Эти слова, произнесенные, в сущности, не слишком близким человеком, простым — проще не бывает, — привели Таню в чувство. Слезы еще текли из ее глаз, но это были уже другие слезы — они вытекали из ее сердца вместе с ощущением непоправимости и ужаса, до этого переполнявшим его. Славный Гена произнес не просто несколько фраз, а изрек тот спасительный глагол, который пробудил в Таниной душе силы и надежду. И когда Олежка вернулся от отца, она была почти спокойна.

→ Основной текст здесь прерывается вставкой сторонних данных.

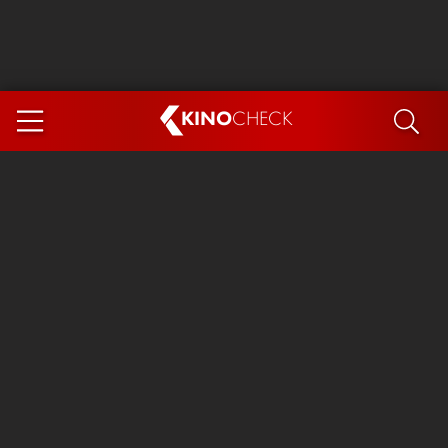
KINO
CHECK
App
DEMNÄCHST IM KINO
Steckerlfischfiasko
The Invite
Ice Cream Man
Das Ende der Sterne
Exit 8
You, Me & Italy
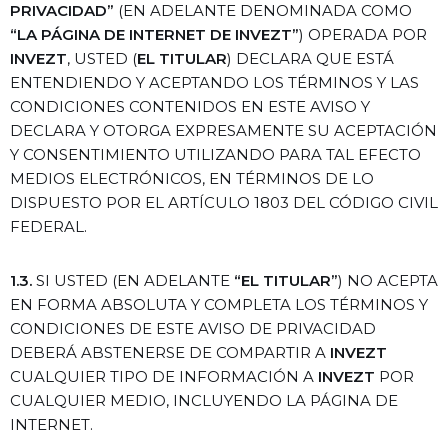
PRIVACIDAD”
(EN ADELANTE DENOMINADA COMO
“LA PÁGINA DE INTERNET DE INVEZT”
) OPERADA POR
INVEZT
, USTED (
EL TITULAR
) DECLARA QUE ESTÁ
ENTENDIENDO Y ACEPTANDO LOS TÉRMINOS Y LAS
CONDICIONES CONTENIDOS EN ESTE AVISO Y
DECLARA Y OTORGA EXPRESAMENTE SU ACEPTACIÓN
Y CONSENTIMIENTO UTILIZANDO PARA TAL EFECTO
MEDIOS ELECTRÓNICOS, EN TÉRMINOS DE LO
DISPUESTO POR EL ARTÍCULO 1803 DEL CÓDIGO CIVIL
FEDERAL.
1.3.
SI USTED (EN ADELANTE
“EL TITULAR”
) NO ACEPTA
EN FORMA ABSOLUTA Y COMPLETA LOS TÉRMINOS Y
CONDICIONES DE ESTE AVISO DE PRIVACIDAD
DEBERÁ ABSTENERSE DE COMPARTIR A
INVEZT
CUALQUIER TIPO DE INFORMACIÓN A
INVEZT
POR
CUALQUIER MEDIO, INCLUYENDO LA PÁGINA DE
INTERNET.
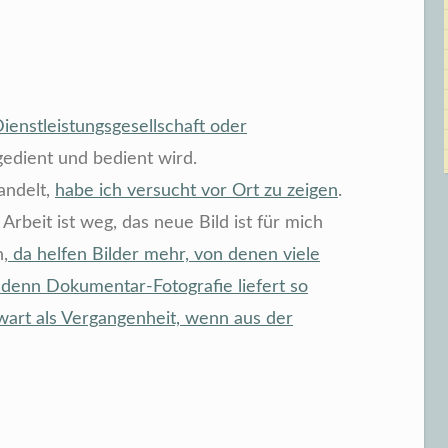
ienstleistungsgesellschaft oder
gedient und bedient wird.
andelt,
habe ich versucht vor Ort zu zeigen
.
 Arbeit ist weg, das neue Bild ist für mich
,
da helfen Bilder mehr, von denen viele
enn Dokumentar-Fotografie liefert so
art als Vergangenheit, wenn aus der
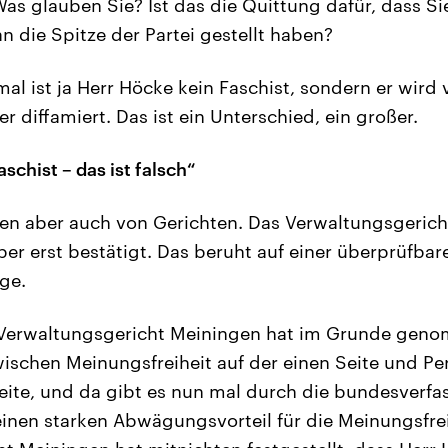
as glauben Sie? Ist das die Quittung dafür, dass Si
n die Spitze der Partei gestellt haben?
l ist ja Herr Höcke kein Faschist, sondern er wird 
r diffamiert. Das ist ein Unterschied, ein großer.
schist – das ist falsch“
en aber auch von Gerichten. Das Verwaltungsgerich
r erst bestätigt. Das beruht auf einer überprüfbar
ge.
Verwaltungsgericht Meiningen hat im Grunde geno
schen Meinungsfreiheit auf der einen Seite und Pe
eite, und da gibt es nun mal durch die bundesverfa
nen starken Abwägungsvorteil für die Meinungsfrei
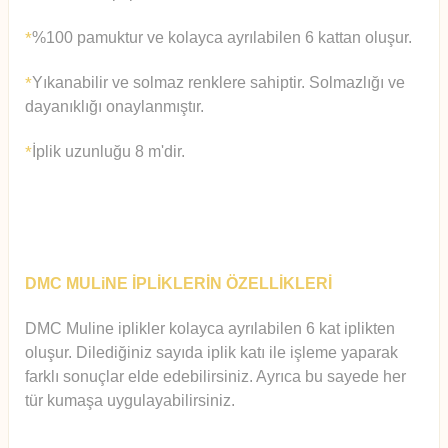
%100 pamuktur ve kolayca ayrılabilen 6 kattan oluşur.
*
Yıkanabilir ve solmaz renklere sahiptir. Solmazlığı ve
*
dayanıklığı onaylanmıştır.
İplik uzunluğu 8 m'dir.
*
DMC MULiNE İPLİKLERİN ÖZELLİKLERİ
DMC Muline iplikler kolayca ayrılabilen 6 kat iplikten
oluşur.
Diledi
ğiniz sayıda iplik katı ile işleme yaparak
farklı sonuçlar elde edebilirsiniz. Ayrıca bu sayede her
tür kumaşa uygulayabilirsiniz.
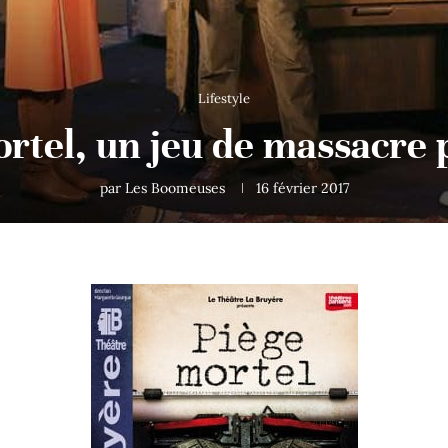
Lifestyle
rtel, un jeu de massacre 
par
Les Boomeuses
16 février 2017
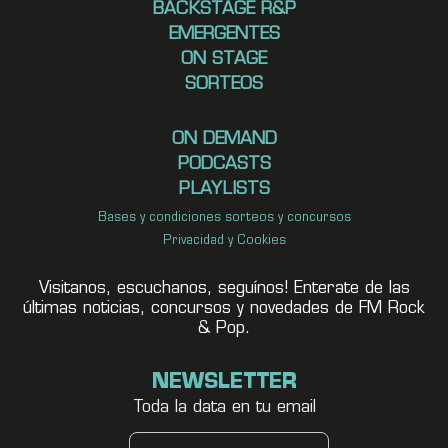
BACKSTAGE R&P
EMERGENTES
ON STAGE
SORTEOS
ON DEMAND
PODCASTS
PLAYLISTS
Bases y condiciones sorteos y concursos
Privacidad y Cookies
Visitanos, escuchanos, seguínos! Enterate de las
últimas noticias, concursos y novedades de FM Rock
& Pop.
NEWSLETTER
Toda la data en tu email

Таня понемногу начала привыкать к своему положению брошенной женщины, о чем постепенно прознали окружающие.

Но она держала себя так, что поведение ее исключало малейшее проявление сочувствия.

Она привыкла засыпать и просыпаться одна в широкой супружеской постели, привыкла не ждать Олега из полетов, привыкла к тому, что отец и сын встречаются где-то на стороне, и сумела сделать так, что Олежка ничего не рассказывал ей об этих встречах. «Папа здоров?» — «Здоров», — отвечал Олежка, и Таня тут же начинала говорить о чем-то другом.

С тех пор как она в последний раз видела мужа, минуло два месяца — наступил день развода.

Таня тщательно оделась, навела марафет и пришла в здание суда. Поднялась на четвертый этаж ветхого, пропахшего гнилью скандалов и обид здания и увидела Олега.

Как она ни готовила себя к этой встрече, еле смогла удержаться на ногах при виде любимого, осунувшегося лица.

— Здравствуй. Как дела?

— Здравствуй, — смущенно проговорил Олег. — Спасибо. Отлично выглядишь.